[Saved data entries]
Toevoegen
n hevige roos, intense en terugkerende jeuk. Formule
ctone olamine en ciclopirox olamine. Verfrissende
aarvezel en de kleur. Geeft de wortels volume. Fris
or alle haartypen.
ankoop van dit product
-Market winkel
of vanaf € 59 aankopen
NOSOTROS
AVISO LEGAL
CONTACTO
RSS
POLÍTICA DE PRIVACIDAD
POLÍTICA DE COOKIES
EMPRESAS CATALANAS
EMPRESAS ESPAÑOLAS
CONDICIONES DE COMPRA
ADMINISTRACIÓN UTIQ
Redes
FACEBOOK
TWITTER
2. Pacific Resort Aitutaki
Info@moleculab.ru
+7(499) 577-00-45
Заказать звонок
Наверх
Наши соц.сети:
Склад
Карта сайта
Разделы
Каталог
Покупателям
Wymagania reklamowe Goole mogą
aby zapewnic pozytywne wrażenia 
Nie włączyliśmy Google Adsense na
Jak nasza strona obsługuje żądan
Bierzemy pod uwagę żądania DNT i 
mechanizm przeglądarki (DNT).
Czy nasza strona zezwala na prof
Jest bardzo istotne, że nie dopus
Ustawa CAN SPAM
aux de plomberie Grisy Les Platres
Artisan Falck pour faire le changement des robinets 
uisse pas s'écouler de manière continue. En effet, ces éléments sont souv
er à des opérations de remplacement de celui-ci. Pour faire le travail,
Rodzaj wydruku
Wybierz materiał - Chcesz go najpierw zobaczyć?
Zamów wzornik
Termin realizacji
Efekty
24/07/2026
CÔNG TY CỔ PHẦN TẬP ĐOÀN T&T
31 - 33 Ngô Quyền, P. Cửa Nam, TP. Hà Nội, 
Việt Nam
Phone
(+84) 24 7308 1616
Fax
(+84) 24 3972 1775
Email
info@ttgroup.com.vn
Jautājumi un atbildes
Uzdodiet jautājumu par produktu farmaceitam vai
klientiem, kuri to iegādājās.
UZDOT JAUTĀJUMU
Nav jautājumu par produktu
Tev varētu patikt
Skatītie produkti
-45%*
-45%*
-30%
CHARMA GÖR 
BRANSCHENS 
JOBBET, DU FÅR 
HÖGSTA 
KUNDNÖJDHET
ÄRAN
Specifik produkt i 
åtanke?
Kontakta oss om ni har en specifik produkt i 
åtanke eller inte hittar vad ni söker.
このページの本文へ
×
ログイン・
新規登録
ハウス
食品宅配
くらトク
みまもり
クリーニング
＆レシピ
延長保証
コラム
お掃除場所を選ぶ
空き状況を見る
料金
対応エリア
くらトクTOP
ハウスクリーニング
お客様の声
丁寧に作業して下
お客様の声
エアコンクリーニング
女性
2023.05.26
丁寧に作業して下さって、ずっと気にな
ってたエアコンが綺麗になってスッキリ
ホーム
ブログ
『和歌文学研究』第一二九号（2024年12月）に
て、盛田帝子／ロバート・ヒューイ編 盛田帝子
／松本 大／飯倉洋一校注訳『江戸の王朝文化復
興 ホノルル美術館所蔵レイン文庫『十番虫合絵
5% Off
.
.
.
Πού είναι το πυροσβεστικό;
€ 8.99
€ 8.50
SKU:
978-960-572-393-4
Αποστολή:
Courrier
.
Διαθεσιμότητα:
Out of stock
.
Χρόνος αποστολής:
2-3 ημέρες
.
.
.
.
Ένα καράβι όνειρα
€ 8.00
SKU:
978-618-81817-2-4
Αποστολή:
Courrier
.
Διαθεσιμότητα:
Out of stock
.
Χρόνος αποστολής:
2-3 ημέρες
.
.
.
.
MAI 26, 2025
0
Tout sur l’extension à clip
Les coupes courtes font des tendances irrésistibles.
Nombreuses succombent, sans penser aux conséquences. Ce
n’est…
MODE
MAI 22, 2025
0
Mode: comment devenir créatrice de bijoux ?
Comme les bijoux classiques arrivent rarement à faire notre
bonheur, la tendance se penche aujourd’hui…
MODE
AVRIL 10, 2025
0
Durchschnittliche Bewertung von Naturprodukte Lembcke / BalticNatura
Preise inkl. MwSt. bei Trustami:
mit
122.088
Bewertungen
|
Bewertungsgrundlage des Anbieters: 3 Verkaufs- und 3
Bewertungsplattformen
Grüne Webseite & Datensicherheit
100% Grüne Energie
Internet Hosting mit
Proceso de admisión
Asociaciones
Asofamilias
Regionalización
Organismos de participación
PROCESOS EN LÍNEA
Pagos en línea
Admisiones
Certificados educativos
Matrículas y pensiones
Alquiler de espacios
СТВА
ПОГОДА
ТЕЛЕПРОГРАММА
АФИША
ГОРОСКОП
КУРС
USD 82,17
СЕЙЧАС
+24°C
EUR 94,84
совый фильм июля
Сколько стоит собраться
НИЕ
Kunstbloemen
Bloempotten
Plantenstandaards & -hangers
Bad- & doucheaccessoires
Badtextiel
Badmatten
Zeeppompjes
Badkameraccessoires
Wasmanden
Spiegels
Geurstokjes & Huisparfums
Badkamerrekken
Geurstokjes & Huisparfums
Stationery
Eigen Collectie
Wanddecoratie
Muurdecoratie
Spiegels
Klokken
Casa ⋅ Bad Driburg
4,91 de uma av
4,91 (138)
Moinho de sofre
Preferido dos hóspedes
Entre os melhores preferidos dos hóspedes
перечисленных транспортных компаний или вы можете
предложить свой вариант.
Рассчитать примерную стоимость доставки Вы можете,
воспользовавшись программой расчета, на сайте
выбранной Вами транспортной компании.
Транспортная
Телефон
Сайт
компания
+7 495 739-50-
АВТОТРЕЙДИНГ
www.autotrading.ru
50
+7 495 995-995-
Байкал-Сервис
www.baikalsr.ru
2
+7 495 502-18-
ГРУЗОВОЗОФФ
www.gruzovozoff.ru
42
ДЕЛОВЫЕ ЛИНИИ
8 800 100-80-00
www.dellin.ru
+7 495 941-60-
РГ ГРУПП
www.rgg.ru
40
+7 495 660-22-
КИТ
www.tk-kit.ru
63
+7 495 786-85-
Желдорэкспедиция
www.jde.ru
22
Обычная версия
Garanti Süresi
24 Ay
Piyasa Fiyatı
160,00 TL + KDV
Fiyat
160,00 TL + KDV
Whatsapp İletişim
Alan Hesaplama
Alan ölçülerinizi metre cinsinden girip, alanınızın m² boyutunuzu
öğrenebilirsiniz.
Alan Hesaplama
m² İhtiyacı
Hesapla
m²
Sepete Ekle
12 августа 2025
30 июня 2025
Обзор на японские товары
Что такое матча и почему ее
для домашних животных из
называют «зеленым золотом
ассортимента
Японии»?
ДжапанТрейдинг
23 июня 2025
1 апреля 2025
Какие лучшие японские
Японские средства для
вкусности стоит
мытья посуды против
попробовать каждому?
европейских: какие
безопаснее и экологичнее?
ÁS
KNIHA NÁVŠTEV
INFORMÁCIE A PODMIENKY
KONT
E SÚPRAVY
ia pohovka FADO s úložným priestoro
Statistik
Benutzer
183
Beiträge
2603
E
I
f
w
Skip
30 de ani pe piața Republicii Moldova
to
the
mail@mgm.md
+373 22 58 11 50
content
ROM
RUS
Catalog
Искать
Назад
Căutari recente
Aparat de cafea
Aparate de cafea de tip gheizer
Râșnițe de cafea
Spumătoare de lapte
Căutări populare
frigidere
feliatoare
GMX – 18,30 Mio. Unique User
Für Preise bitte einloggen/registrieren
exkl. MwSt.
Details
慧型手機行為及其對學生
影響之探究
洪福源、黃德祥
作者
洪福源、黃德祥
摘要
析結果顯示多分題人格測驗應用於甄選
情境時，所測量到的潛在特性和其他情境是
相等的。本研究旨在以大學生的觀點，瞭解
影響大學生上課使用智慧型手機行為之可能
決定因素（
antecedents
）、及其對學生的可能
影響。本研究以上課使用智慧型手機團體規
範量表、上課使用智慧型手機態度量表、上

Directions
Print the lines exactly as they appear, from the start of the items through the line containing "ってたエアコンが綺麗になってスッキリ".

Written reply
Toevoegen
n hevige roos, intense en terugkerende jeuk. Formule
ctone olamine en ciclopirox olamine. Verfrissende
aarvezel en de kleur. Geeft de wortels volume. Fris
or alle haartypen.
ankoop van dit product
-Market winkel
of vanaf € 59 aankopen
NOSOTROS
AVISO LEGAL
CONTACTO
RSS
POLÍTICA DE PRIVACIDAD
POLÍTICA DE COOKIES
EMPRESAS CATALANAS
EMPRESAS ESPAÑOLAS
CONDICIONES DE COMPRA
ADMINISTRACIÓN UTIQ
Redes
FACEBOOK
TWITTER
2. Pacific Resort Aitutaki
Info@moleculab.ru
+7(499) 577-00-45
Заказать звонок
Наверх
Наши соц.сети:
Склад
Карта сайта
Разделы
Каталог
Покупателям
Wymagania reklamowe Goole mogą
aby zapewnic pozytywne wrażenia 
Nie włączyliśmy Google Adsense na
Jak nasza strona obsługuje żądan
Bierzemy pod uwagę żądania DNT i 
mechanizm przeglądarki (DNT).
Czy nasza strona zezwala na prof
Jest bardzo istotne, że nie dopus
Ustawa CAN SPAM
aux de plomberie Grisy Les Platres
Artisan Falck pour faire le changement des robinets 
uisse pas s'écouler de manière continue. En effet, ces éléments sont souv
er à des opérations de remplacement de celui-ci. Pour faire le travail,
Rodzaj wydruku
Wybierz materiał - Chcesz go najpierw zobaczyć?
Zamów wzornik
Termin realizacji
Efekty
24/07/2026
CÔNG TY CỔ PHẦN TẬP ĐOÀN T&T
31 - 33 Ngô Quyền, P. Cửa Nam, TP. Hà Nội, 
Việt Nam
Phone
(+84) 24 7308 1616
Fax
(+84) 24 3972 1775
Email
info@ttgroup.com.vn
Jautājumi un atbildes
Uzdodiet jautājumu par produktu farmaceitam vai
klientiem, kuri to iegādājās.
UZDOT JAUTĀJUMU
Nav jautājumu par produktu
Tev varētu patikt
Skatītie produkti
-45%*
-45%*
-30%
CHARMA GÖR 
BRANSCHENS 
JOBBET, DU FÅR 
HÖGSTA 
KUNDNÖJDHET
ÄRAN
Specifik produkt i 
åtanke?
Kontakta oss om ni har en specifik produkt i 
åtanke eller inte hittar vad ni söker.
このページの本文へ
×
ログイン・
新規登録
ハウス
食品宅配
くらトク
みまもり
クリーニング
＆レシピ
延長保証
コラム
お掃除場所を選ぶ
空き状況を見る
料金
対応エリア
くらトクTOP
ハウスクリーニング
お客様の声
丁寧に作業して下
お客様の声
エアコンクリーニング
女性
2023.05.26
丁寧に作業して下さって、ずっと気にな
ってたエアコンが綺麗になってスッキリ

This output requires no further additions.